Financial scams

Financial scams take many forms

02 October 2019

3 minute read

Our fraud prevention team alerts you about new scams so you can take action to avoid them.

We’ve recently encountered scams from fraudsters claiming to be telecoms companies. Ofcom is aware of the problem and has issued guidance.

In one case, a client was tricked into providing fraudsters with his personal banking information and remote access to his computer. This happened over the course of 17 hours and was dressed up as a fraud-prevention measure.

If in doubt, call back

Reputable organisations will never ask you to reveal personal or financial data via an unsolicited phone call, email or text message – or for remote access to your mobile device or computer. If in doubt, always contact the organisation directly using a publicly-available phone number (not one the caller may provide) to check if the contact is legitimate.

Never assume a caller is genuine because of what they know, or because the telephone number or email address looks familiar – fraudsters are skilled at collecting information and using technology convincingly.

In this particular case, the client realised it was an account takeover when he saw funds leave his account immediately after the call. His quick thinking meant the funds could be traced and recovered – and it helped that the funds had been sent to another Barclays account. This meant the only loss to the client was the short-term suspension of his online banking.

Query unusual payment requests

Another more sophisticated scam our fraud team handled recently saw a client’s online banking accessed fraudulently and payments sent to their existing beneficiaries. The companies paid from the client’s account were then contacted by the fraudster, who claimed to be from the bank and asked them to process a refund in to their account.

This was a sophisticated scam, but fortunately, none of the companies contacted by the fraudster believed them and immediately contacted the client. The client was then able to contact us and we were able to retrieve the funds.

This is an example of an invoice scam, where fraudsters make contact and pretend to be a legitimate debtor – typically someone you already owe money to. They send an invoice or bill, either requesting payment or asking you to change the details of the account you usually pay into.

Always check with the company involved if you receive an invoice asking for an unusual payment or a change of details. Use a phone number you know you can trust – preferably one that’s publicly available. Don’t reply to an email or letter you’ve received, or call the phone numbers provided by the suspected scammer – they’re likely to be false.

Reporting scams and fraud

If you think you’ve been the victim of a scam or fraud please contact us* immediately on 0800 376 7954, or +44 207 574 3017 if you’re abroad.

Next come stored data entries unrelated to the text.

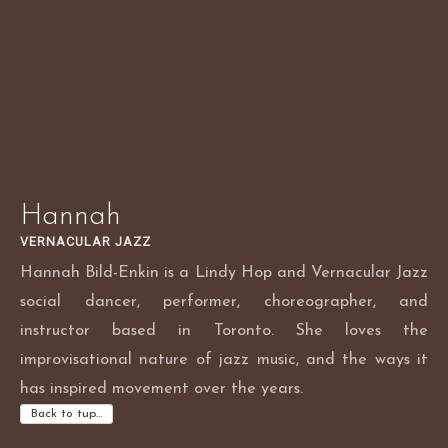
Skip
to
content
Hannah
VERNACULAR JAZZ
Hannah Bild-Enkin is a Lindy Hop and Vernacular Jazz
social dancer, performer, choreographer, and
instructor based in Toronto. She loves the
improvisational nature of jazz music, and the ways it
has inspired movement over the years.
Back to tup…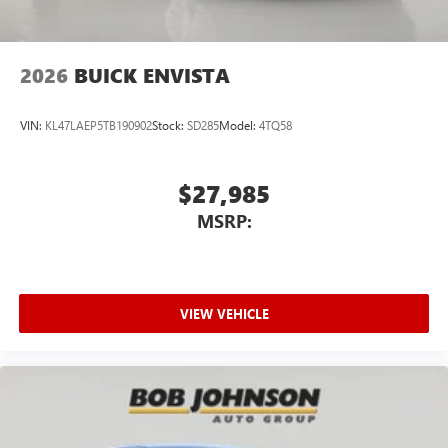
2026
BUICK ENVISTA
VIN:
KL47LAEP5TB190902
Stock:
SD285
Model:
4TQ58
$27,985
MSRP:
VIEW VEHICLE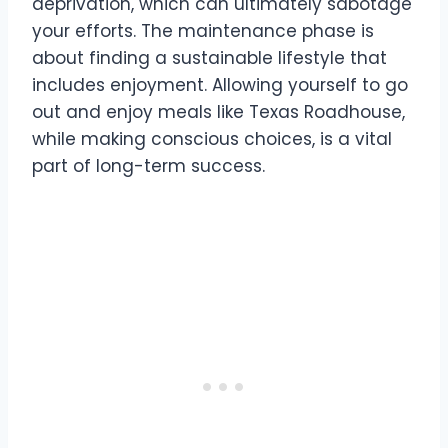
deprivation, which can ultimately sabotage
your efforts. The maintenance phase is
about finding a sustainable lifestyle that
includes enjoyment. Allowing yourself to go
out and enjoy meals like Texas Roadhouse,
while making conscious choices, is a vital
part of long-term success.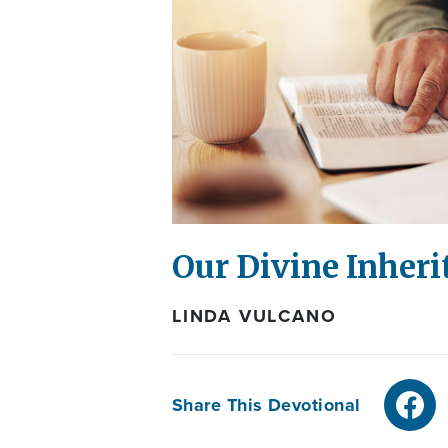
Our Divine Inheri
LINDA VULCANO
Share This Devotional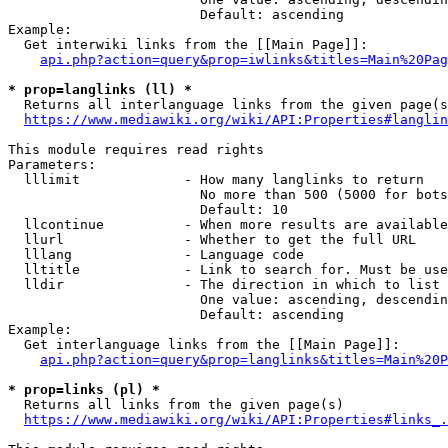
                        Default: ascending

Example:

  Get interwiki links from the [[Main Page]]:

api.php?action=query&prop=iwlinks&titles=Main%20Pag
* prop=langlinks (ll) *
  Returns all interlanguage links from the given page(s
https://www.mediawiki.org/wiki/API:Properties#langlin
This module requires read rights

Parameters:

  lllimit             - How many langlinks to return

                        No more than 500 (5000 for bots
                        Default: 10

  llcontinue          - When more results are available
  llurl               - Whether to get the full URL

  lllang              - Language code

  lltitle             - Link to search for. Must be use
  lldir               - The direction in which to list

                        One value: ascending, descendin
                        Default: ascending

Example:

  Get interlanguage links from the [[Main Page]]:

api.php?action=query&prop=langlinks&titles=Main%20P
* prop=links (pl) *
  Returns all links from the given page(s)

https://www.mediawiki.org/wiki/API:Properties#links_.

The UK Financial Conduct Authority’s (FCA) Warning List, for example, details firms and individuals that it knows are operating without its authorisation.

You can report the scam by contacting the FCA Consumer Helpline on 0800 111 6768 or by using its reporting form.

The FCA’s ScamSmart website also gives more details on preventing fraud.

Things to consider

The value of investments can fall as well as rise. You may get back less than what you originally invested.